Remember that robots can only follow the code you provide. For the turning PID to work its best, you’ll have to tune it.
The drive test is dependent on the drive and heading constants, tune them in whatever order you want.
Thank you, i will make sure to try that
Josh, I have used JAR template all season without encountering any problems but now when I try to add tracking wheels I get a Memory Permission Error(03804DEC). After troubleshooting it seems to work as long as I dont put PORT# in the sideways/forward tracker ports it only lets me run code if it is just the #. I am using rotation sensors so this doesn’t make sense to me. Sorry if this is an obvious mistake.
Code:
After your fixes, the code works? If so, I’ll update the instructions accordingly.
Do you think I could use this template for IQ. Of course, I would fix the syntax for the IQ system.
From what I can tell, after much more troubleshooting, this seems to be an error in the JAR template. In line 90 (assuming use of VEXcode Pro V5) if you have a rotation sensor and you write PORT1
or 0
it fails and gives the memory permission error. If instead you write 1
it will run fine. None of this changes if you write brain Brain;
in main.cpp right before Drive chassis()
and it also doesn’t seem to matter what line 102 says.
The bug in the JAR template is because the same variable is used twice.
R_ForwardTracker(ForwardTracker_port),
E_ForwardTracker(ThreeWire.Port[to_port(ForwardTracker_port)]),
once to initialize a rotation sensor and again to initialize a threewire port.
If ForwardTracker_port is PORT1 then the to_port functions returns a bad value as PORT1 is 0. This would be the fix, test for bounds in the to_port function.
int to_port(int port){
if(port>8 || port<1){
return(0);
}
return(port-1);
}
I thought the bounds on threewire ports were [0,7], so 0 maps to port A and 7 maps to port H. Is this wrong? Is it actually [1,8]?

* [Data]:
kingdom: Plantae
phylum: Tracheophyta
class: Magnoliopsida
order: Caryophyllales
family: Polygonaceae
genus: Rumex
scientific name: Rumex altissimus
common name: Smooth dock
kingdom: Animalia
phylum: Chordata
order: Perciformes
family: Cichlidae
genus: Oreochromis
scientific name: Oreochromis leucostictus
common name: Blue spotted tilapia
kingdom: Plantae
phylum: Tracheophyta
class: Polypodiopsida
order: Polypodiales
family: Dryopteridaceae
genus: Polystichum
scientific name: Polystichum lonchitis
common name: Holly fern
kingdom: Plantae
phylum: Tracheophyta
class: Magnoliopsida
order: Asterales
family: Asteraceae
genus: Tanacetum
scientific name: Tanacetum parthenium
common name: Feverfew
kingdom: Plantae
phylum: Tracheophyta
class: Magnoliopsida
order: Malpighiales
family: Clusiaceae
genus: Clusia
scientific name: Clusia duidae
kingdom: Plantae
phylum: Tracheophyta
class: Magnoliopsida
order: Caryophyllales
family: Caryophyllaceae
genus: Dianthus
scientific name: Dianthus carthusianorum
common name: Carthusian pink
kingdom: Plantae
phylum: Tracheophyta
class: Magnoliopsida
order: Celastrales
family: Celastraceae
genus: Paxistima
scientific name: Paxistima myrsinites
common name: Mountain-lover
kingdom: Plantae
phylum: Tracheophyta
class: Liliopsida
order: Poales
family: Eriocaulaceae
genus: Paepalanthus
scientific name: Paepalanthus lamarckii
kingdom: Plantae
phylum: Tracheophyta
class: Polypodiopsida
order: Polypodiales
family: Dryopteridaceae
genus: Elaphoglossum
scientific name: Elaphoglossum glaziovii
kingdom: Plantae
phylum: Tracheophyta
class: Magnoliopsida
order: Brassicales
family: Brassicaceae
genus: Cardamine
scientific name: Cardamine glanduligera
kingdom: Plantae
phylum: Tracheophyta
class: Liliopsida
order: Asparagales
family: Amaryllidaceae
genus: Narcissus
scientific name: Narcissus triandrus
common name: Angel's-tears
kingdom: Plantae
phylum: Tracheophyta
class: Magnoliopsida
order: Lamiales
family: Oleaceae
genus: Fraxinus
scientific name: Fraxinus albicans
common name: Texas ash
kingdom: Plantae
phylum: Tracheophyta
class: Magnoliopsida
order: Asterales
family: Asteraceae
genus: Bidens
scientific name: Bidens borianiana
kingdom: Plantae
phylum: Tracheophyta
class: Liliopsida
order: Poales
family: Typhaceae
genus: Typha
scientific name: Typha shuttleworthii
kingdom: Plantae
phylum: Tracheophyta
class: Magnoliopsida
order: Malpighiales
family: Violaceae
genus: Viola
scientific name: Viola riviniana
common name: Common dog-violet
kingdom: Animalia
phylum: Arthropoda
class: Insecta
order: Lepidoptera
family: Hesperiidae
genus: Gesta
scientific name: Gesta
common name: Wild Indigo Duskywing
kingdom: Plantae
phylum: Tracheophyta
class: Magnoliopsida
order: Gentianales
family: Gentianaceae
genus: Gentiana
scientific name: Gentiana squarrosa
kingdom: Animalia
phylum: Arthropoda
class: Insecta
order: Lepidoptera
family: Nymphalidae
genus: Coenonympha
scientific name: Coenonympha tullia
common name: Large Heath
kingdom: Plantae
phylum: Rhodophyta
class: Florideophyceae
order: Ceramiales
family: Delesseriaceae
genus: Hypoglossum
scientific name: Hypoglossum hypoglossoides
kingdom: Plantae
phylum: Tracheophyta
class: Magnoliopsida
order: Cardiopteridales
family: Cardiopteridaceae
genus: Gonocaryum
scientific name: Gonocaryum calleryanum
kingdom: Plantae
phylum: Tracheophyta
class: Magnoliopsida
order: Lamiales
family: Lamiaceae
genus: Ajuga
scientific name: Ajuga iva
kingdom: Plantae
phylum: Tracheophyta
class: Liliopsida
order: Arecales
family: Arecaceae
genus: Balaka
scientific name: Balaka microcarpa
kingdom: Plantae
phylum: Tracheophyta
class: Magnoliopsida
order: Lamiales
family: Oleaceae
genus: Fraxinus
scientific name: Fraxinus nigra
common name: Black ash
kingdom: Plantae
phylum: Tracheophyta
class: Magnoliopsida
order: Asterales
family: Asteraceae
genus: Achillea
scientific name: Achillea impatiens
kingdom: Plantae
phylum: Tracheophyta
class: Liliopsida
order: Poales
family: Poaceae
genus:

* [Exercises]:
1 > Copy out part of the JAR template discussion word for word, beginning at the words "Do you think" and stopping after "a threewire port.".
2 > According to the JAR template discussion, what causes the bug in the template?
3 > Extend the JAR template discussion, picking up right after its last line.
None of the data matters here.

* [Solved problems]:
1 >
Do you think I could use this template for IQ. Of course, I would fix the syntax for the IQ system.
From what I can tell, after much more troubleshooting, this seems to be an error in the JAR template. In line 90 (assuming use of VEXcode Pro V5) if you have a rotation sensor and you write PORT1
or 0
it fails and gives the memory permission error. If instead you write 1
it will run fine. None of this changes if you write brain Brain;
in main.cpp right before Drive chassis()
and it also doesn’t seem to matter what line 102 says.
The bug in the JAR template is because the same variable is used twice.
R_ForwardTracker(ForwardTracker_port),
E_ForwardTracker(ThreeWire.Port[to_port(ForwardTracker_port)]),
once to initialize a rotation sensor and again to initialize a threewire port.

2 > The same variable is used twice.

3 >
yea, you were returning port-1
so when PORT1 is passed that became -1, an invalid index to the Port array,
ThreeWire.Port[to_port(ForwardTracker_port)]
from comments
Triport A will be a “1”, Triport B will be a “2”, etc.
and 0 had been passed.
Kind of crazy I was the first person to find this, you would think that someone else would have used PORT1 as there forward tracker. Also, I don’t know how you can find one line in hundreds that messes up the whole thing Nice job, jpearman.
When you say PORT1 is 0, what does that mean? Surely PORT1 should be the same as the integer 1?
No, smartports are 0 based (like an array) from the source code.
namespace vex {
const int32_t PORT1 = 0;
const int32_t PORT2 = 1;
const int32_t PORT3 = 2;
const int32_t PORT4 = 3;
const int32_t PORT5 = 4;
const int32_t PORT6 = 5;
const int32_t PORT7 = 6;
const int32_t PORT8 = 7;
const int32_t PORT9 = 8;
// snip
Dang, alright. Thanks for the help.
yea, don’t feel bad, the issue of starting at 0 or 1 has caused problems for what seems like forever. Sometimes programmers will use a more natural way of naming indexes and start from 1, but then, unless you are prepared to just make element 0 of an array unused in C, you tend to always be messing around with adjustments like
x = myarray[index-1];
Much of vexos for V5 was written before we even had names for the smartports, so naturally as C programmers we just started with the first smartport as 0.
Hi
Is JAR working in Visual Studio?
What I did was download JAR template into the outdated vex app and then import that project into visual studio code.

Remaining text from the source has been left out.